The Executive of the Takeover Panel published Panel Bulletin 7 on 15 May 2024, dealing with the Takeover Code’s requirements for a bidder to make specific intention statements with regard to a target's business both in its firm intention announcement (the Rule 2.7 Announcement) and the offer document.
The Takeover Code (see Rules 2.7 and 24.2) requires a bidder to explain the long-term commercial justification for the offer and to state its intentions regarding certain specific aspects of the target's business, including:
- continued employment of employees and management;
- any changes to material changes in terms and conditions of employment;
- strategic plans for the target; and
- redeployment of fixed assets.
If the bidder does not intend to make any changes in relation to these aspects of the target’s business, or if it considers that its strategic plans will have no repercussions on employment or the location of the target’s places of business, it must make a negative statement to that effect.
These disclosures allow the target board and shareholders to take that information into account in order to reach an informed decision on the bid.
The post-offer intention statements regime was expanded following Kraft's takeover of Cadbury back in 2010. During the offer Kraft said it would keep the Somerdale factory open just to subsequently announce that it would in fact close the factory.
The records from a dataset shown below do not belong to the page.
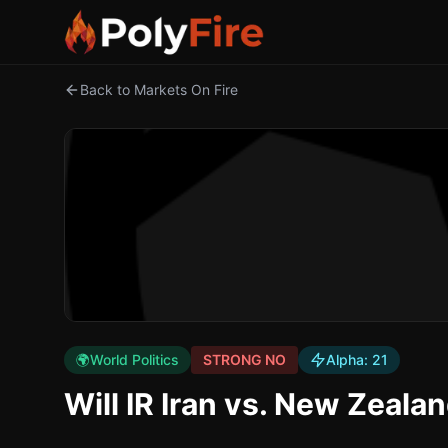
Back to Markets On Fire
🌍
World Politics
STRONG NO
Alpha:
21
Will IR Iran vs. New Zeala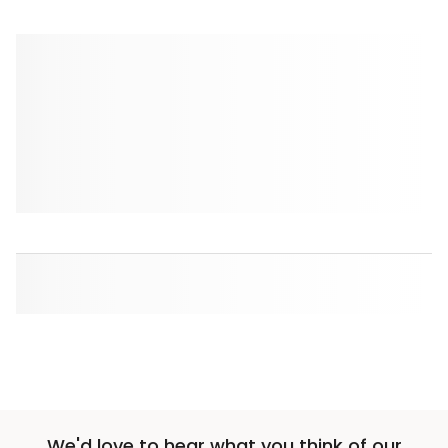
We'd love to hear what you think of our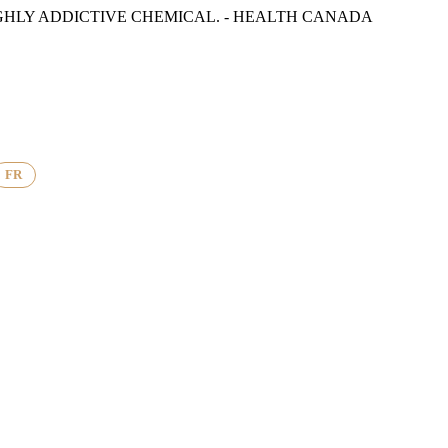
GHLY ADDICTIVE CHEMICAL. - HEALTH CANADA
FR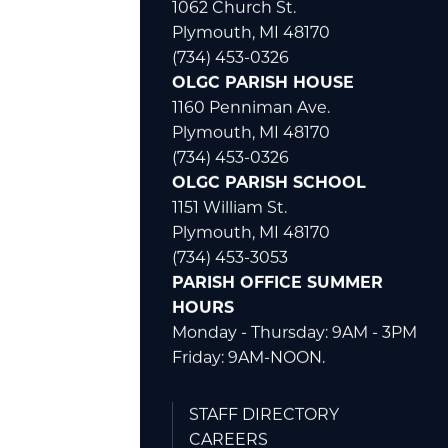
1062 Church St.
Plymouth, MI 48170
(734) 453-0326
OLGC PARISH HOUSE
1160 Penniman Ave.
Plymouth, MI 48170
(734) 453-0326
OLGC PARISH SCHOOL
1151 William St.
Plymouth, MI 48170
(734) 453-3053
PARISH OFFICE SUMMER
HOURS
Monday - Thursday: 9AM - 3PM
Friday: 9AM-NOON.
STAFF DIRECTORY
CAREERS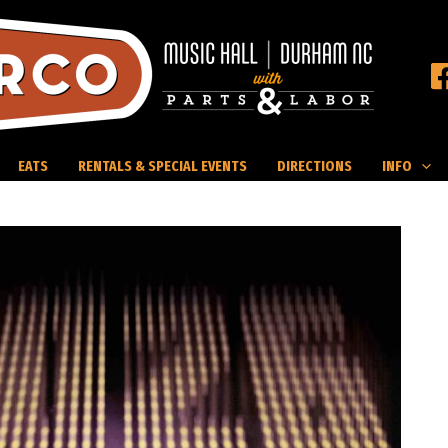
EATS
RENTALS & SPECIAL EVENTS
DIRECTIONS
INFO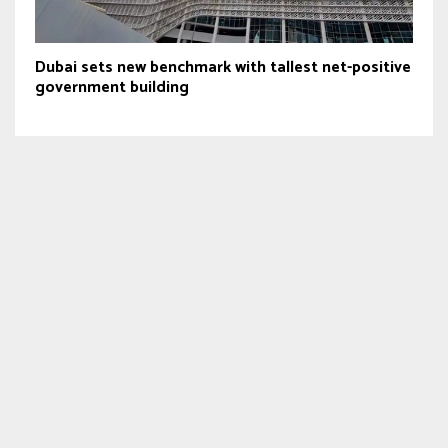
Dubai sets new benchmark with tallest net-positive
government building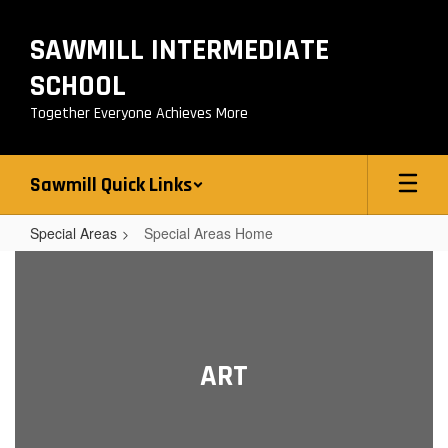
Skip
to
SAWMILL INTERMEDIATE
main
content
SCHOOL
Together Everyone Achieves More
Sawmill Quick Links
Special Areas
Special Areas Home
Special
Areas
Home
ART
Kraft / Cadbury intensified the Panel's desire for meaningful disclosure around intentions and there has been a number of reforms to support such disclosure.
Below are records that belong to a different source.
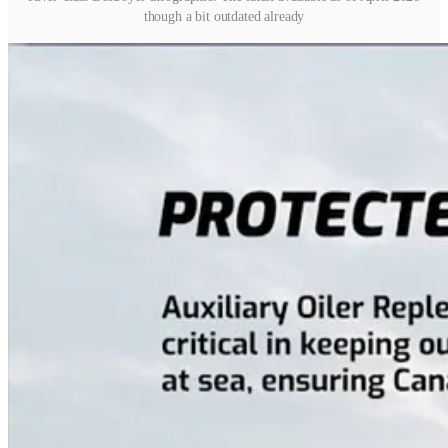
though a bit outdated already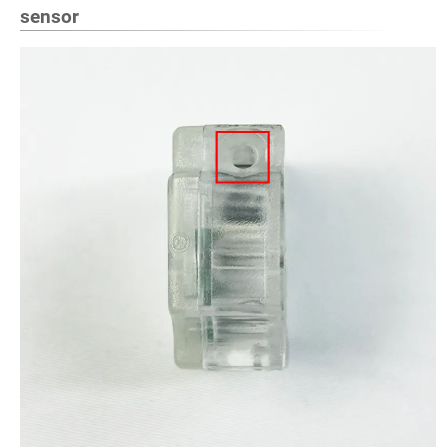
sensor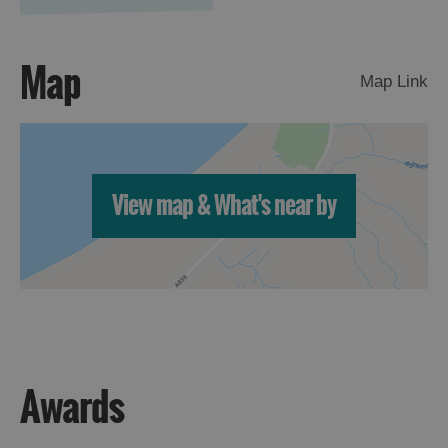
Map
Map Link
View map & What's near by
Awards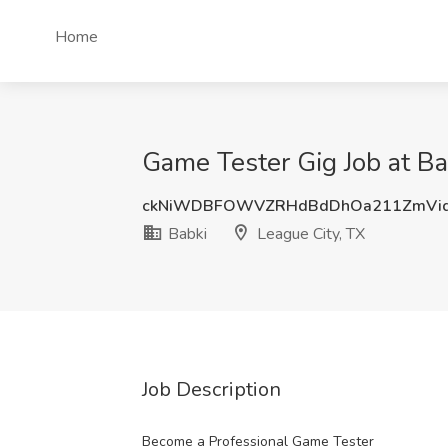
Home
Game Tester Gig Job at Ba
ckNiWDBFOWVZRHdBdDhOa211ZmVid
Babki
League City, TX
Job Description
Become a Professional Game Tester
Bulletin 7 notes that the Executive on occasion hears arguments to the effect that a bidder has “not formulated any intentions” in relation to the target which are required to be disclosed. Examples include:
- the bidder is unsure about expected synergies;
- the bidder does not envisage a material reduction in employee headcount; or
- the bidder's only intention is to conduct a strategic review in 12 months following the offer.
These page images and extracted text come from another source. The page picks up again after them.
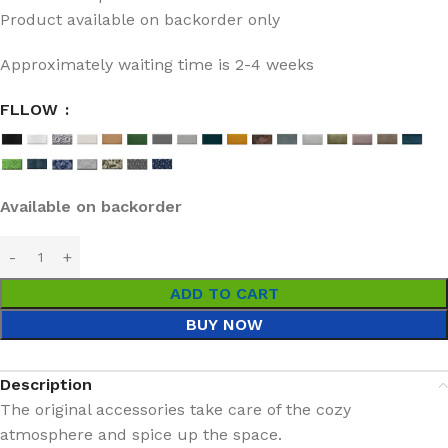
Product available on backorder only
Approximately waiting time is 2-4 weeks
FLLOW
Available on backorder
ADD TO CART
BUY NOW
Description
The original accessories take care of the cozy
atmosphere and spice up the space.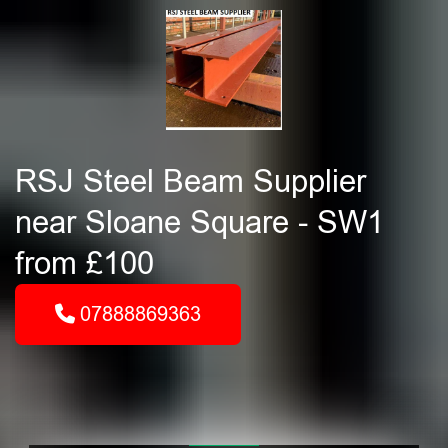
RSJ Steel Beam Supplier
near Sloane Square - SW1
from £100
07888869363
Bulletin 7 makes it clear that the Panel Executive does not consider any of these arguments to be an acceptable basis for formulating the required intention statements. A bidder will have (i) a business rationale for seeking to acquire the target and will have (ii) intentions for the 12 months following completion. Any statement made by a bidder under Rules 2.7 or 24.2 should:
- be specific and bespoke; and
- appropriately reflect the bidder’s unique business rationale and intentions.
Only by exception, where a bidder has no intention to make any changes in relation to the relevant aspects of the target’s business, will it be required to make a negative statement to that effect.
The Panel is proactive in its review and challenge of bidder’s intention statements proposed to be included in the Rule 2.7 Announcement and the offer document. Bidders should carefully consider their statements of intent with their financial advisers – as an unsubstantiated default “no intention” statement will not be good enough.